What you have to do -
Would you restate each entry word for word, omitting the pictures?

Saved data entries
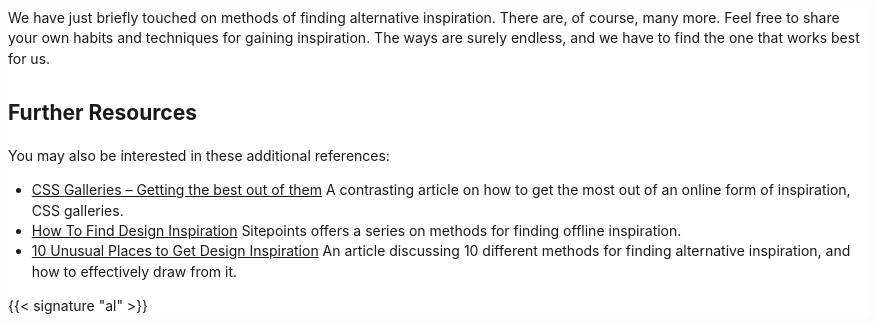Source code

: We have just briefly touched on methods of finding alternative inspiration. There are, of course, many more. Feel free to share your own habits and techniques for gaining inspiration. The ways are surely endless, and we have to find the one that works best for us.</p>

## Further Resources

You may also be interested in these additional references:

*   [CSS Galleries – Getting the best out of them](https://webitect.net/design/css-galleries-getting-the-best-out-of-them/) A contrasting article on how to get the most out of an online form of inspiration, CSS galleries.
*   [How To Find Design Inspiration](//www.sitepoint.com/blogs/2009/05/05/designinspiration-magazines/) Sitepoints offers a series on methods for finding offline inspiration.
*   [10 Unusual Places to Get Design Inspiration](https://sixrevisions.com/resources/10-unusual-places-to-get-design-inspiration/) An article discussing 10 different methods for finding alternative inspiration, and how to effectively draw from it.

{{< signature "al" >}}

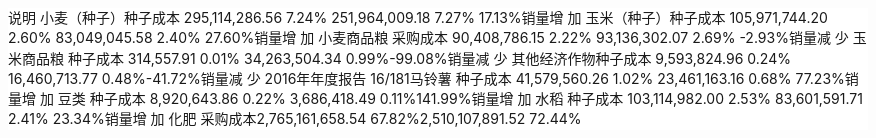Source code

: 说明
小麦（种子）种子成本
295,114,286.56
7.24%
251,964,009.18
7.27%
17.13%销量增
加
玉米（种子）种子成本
105,971,744.20
2.60%
83,049,045.58
2.40%
27.60%销量增
加
小麦商品粮
采购成本
90,408,786.15
2.22%
93,136,302.07
2.69%
-2.93%销量减
少
玉米商品粮
种子成本
314,557.91
0.01%
34,263,504.34
0.99%-99.08%销量减
少
其他经济作物种子成本
9,593,824.96
0.24%
16,460,713.77
0.48%-41.72%销量减
少
2016年年度报告
16/181马铃薯
种子成本
41,579,560.26
1.02%
23,461,163.16
0.68%
77.23%销量增
加
豆类
种子成本
8,920,643.86
0.22%
3,686,418.49
0.11%141.99%销量增
加
水稻
种子成本
103,114,982.00
2.53%
83,601,591.71
2.41%
23.34%销量增
加
化肥
采购成本2,765,161,658.54
67.82%2,510,107,891.52
72.44%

Answer space -
Source code

: We have just briefly touched on methods of finding alternative inspiration. There are, of course, many more. Feel free to share your own habits and techniques for gaining inspiration. The ways are surely endless, and we have to find the one that works best for us.</p>

## Further Resources

You may also be interested in these additional references:

*   [CSS Galleries – Getting the best out of them](https://webitect.net/design/css-galleries-getting-the-best-out-of-them/) A contrasting article on how to get the most out of an online form of inspiration, CSS galleries.
*   [How To Find Design Inspiration](//www.sitepoint.com/blogs/2009/05/05/designinspiration-magazines/) Sitepoints offers a series on methods for finding offline inspiration.
*   [10 Unusual Places to Get Design Inspiration](https://sixrevisions.com/resources/10-unusual-places-to-get-design-inspiration/) An article discussing 10 different methods for finding alternative inspiration, and how to effectively draw from it.

{{< signature "al" >}}

Source code

: 说明
小麦（种子）种子成本
295,114,286.56
7.24%
251,964,009.18
7.27%
17.13%销量增
加
玉米（种子）种子成本
105,971,744.20
2.60%
83,049,045.58
2.40%
27.60%销量增
加
小麦商品粮
采购成本
90,408,786.15
2.22%
93,136,302.07
2.69%
-2.93%销量减
少
玉米商品粮
种子成本
314,557.91
0.01%
34,263,504.34
0.99%-99.08%销量减
少
其他经济作物种子成本
9,593,824.96
0.24%
16,460,713.77
0.48%-41.72%销量减
少
2016年年度报告
16/181马铃薯
种子成本
41,579,560.26
1.02%
23,461,163.16
0.68%
77.23%销量增
加
豆类
种子成本
8,920,643.86
0.22%
3,686,418.49
0.11%141.99%销量增
加
水稻
种子成本
103,114,982.00
2.53%
83,601,591.71
2.41%
23.34%销量增
加
化肥
采购成本2,765,161,658.54
67.82%2,510,107,891.52
72.44%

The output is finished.